Ceci n’est pas un cygne noir

octobre 6, 2012 0 Par Michel Santi

Oublions tout ce qui a été dit sur les 1% et sur les 99% restants! Car, de nos jours et quoiqu’on en dise, la ligne de fracture la plus choquante n’est pas entre les plus riches et les autres. Elle est plutôt entre celles et ceux qui vivent dans le déni et ceux qui ont compris l’extrême gravité de la crise que l’on traverse. Sachant que le terme de « traverser » n’est certainement pas le bon car il implique une notion de passage vers un après-crise – or rien ne permet aujourd’hui de conclure présomptueusement que la crise tire à sa fin. Elle est donc là, cette ligne de démarcation idéologique entre ceux qui sont conscients que notre monde doit radicalement changer, et ceux qui sont sûrs – et qui tentent de se persuader – que demain sera comme hier. La vraie ligne de fracture réside donc aujourd’hui entre ceux qui ont un cancer en phase terminale, qui veulent le savoir pour l’affronter et pour se préparer à l’inéluctable, et ceux qui préfèrent l’ignorer. Si ce n’est que, dans la vraie vie, celles et ceux qui vivent et qui sont aujourd’hui confortables dans leur déni ne font qu’aggraver la situation.

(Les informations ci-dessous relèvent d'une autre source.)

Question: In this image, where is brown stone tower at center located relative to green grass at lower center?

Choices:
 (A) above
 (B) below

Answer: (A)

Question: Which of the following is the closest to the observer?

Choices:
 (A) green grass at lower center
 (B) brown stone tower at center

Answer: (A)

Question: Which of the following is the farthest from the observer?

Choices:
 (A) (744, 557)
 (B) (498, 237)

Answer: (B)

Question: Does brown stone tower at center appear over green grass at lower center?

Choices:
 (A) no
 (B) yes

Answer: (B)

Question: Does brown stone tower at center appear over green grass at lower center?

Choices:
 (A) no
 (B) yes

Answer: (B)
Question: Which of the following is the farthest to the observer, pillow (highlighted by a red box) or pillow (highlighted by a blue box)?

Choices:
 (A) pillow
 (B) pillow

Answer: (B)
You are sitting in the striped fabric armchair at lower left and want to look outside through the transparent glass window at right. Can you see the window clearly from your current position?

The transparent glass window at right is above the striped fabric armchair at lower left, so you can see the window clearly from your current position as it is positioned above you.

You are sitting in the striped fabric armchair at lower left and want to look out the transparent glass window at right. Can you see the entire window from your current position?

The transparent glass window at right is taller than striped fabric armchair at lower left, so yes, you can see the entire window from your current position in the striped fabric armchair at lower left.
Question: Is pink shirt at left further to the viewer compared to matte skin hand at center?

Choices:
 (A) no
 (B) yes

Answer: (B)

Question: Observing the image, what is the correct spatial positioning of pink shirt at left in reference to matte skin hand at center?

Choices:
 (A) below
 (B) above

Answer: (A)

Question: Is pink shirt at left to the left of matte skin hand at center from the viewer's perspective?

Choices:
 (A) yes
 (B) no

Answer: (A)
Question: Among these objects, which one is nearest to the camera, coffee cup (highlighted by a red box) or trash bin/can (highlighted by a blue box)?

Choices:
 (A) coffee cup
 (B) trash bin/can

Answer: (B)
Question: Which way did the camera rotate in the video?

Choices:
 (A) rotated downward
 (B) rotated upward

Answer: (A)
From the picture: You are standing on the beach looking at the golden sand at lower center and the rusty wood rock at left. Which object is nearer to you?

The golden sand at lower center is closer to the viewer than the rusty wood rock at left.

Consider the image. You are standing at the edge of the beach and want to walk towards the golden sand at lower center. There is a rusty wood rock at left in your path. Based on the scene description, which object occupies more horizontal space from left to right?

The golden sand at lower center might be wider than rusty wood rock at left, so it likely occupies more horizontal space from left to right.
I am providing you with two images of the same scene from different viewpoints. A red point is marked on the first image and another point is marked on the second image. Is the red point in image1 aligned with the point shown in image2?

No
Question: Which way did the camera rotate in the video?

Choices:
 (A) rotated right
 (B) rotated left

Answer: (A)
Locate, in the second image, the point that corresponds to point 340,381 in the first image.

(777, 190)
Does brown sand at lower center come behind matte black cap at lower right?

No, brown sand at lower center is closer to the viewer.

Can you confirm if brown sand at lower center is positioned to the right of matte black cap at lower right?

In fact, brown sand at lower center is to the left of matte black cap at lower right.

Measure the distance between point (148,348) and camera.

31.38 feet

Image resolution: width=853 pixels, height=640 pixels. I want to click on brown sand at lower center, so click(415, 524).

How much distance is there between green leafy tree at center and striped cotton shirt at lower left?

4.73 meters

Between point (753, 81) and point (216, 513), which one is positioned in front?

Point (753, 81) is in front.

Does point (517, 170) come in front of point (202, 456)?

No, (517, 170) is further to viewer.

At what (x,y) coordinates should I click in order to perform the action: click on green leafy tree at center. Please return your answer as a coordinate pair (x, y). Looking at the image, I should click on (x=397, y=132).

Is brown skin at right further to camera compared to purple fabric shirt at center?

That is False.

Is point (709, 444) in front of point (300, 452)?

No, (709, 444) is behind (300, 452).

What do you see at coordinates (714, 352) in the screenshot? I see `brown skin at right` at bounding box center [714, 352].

Car cette attitude de déni freine l’ensemble de la société et l’empêche de trouver des solutions alternatives. Ces négationnistes d’un nouveau genre représentent ainsi un poids mort pour l’ensemble de la société, qui se retrouve paralysée par leur négation de la réalité.

 

De cette vérité qui frémit lorsque les déclarations solennelles selon lesquelles « l’euro est irréversible » ne sont accompagnées de nul acte tangible. De ce ridicule morbide où d’autres s’enlisent lorsqu’ils affirment que la crise s’éloigne. Car il est impératif d’assumer cette crise aigüe, voire de l’embrasser, car le monde, comme l’être humain, ne peuvent réellement changer et s’améliorer que dès lors qu’une grave crise les menacent. Nous avons gagné du temps grâce à la bulle des valeurs technologiques (ayant implosé en 2000), nous en avons rogné encore un peu plus grâce à la bulle immobilière (jusqu’en 2007). Un troisième miracle n’aura pas lieu aujourd’hui. Toute la propagande comme toutes les assurances prodiguées par les politiques ou par la haute finance n’y pourront plus rien. Les élites ne parviendront pas à raccommoder la toile, ni à colmater les brèches, pas plus à continuer à anesthésier les 99%, qui se sont rendus compte de l’escroquerie mentale qui leur était servie depuis de longues années. Après quatre ans de crise intense – de crises intenses -, la machine ne se meut toujours et le navire ne vogue encore que dans les cerveaux de ceux qui sont encore convaincus que nous ne faisons que passer à travers une zone de turbulence, par définition temporaire.

 

Car nous n’avons pas fait que perdre prosaïquement du pouvoir d’achat, ou subi une accélération du chômage. L’épisode présent – ou l’épilogue – se décline en effet en mensonges et en perte de légitimité progressive – mais inéluctable – de ceux qui sont en charge de nos destinées. Et pendant ce temps, les passagers du Titanic continuent de festoyer en intensifiant l’effet de levier, en complexifiant toujours plus les produits dérivés financiers, en faisant davantage appel aux ordinateurs qui décident désormais seuls d’une multitude de transactions boursières. Pendant que les vraies valeurs disparaissent, les 1% dansent avec allégresse et se complaisent à exacerber la fragilité et la vulnérabilité du système, d’un système qui n’est plus qu’illusion. Et qui est illusoire car construit sur des actifs en trompe l’œil et sur de la richesse fantasmagorique. Ne craignons pas la crise, assumons-là au contraire. Car seule une reconnaissance sans équivoque de sa gravité nous permettra d’évacuer les mensonges et les demi-mesures afin d’affronter enfin les inévitables bouleversements à venir. Comprenons-le une fois pour toutes : ceci n’est pas un cygne noir, c’est le champ du cygne!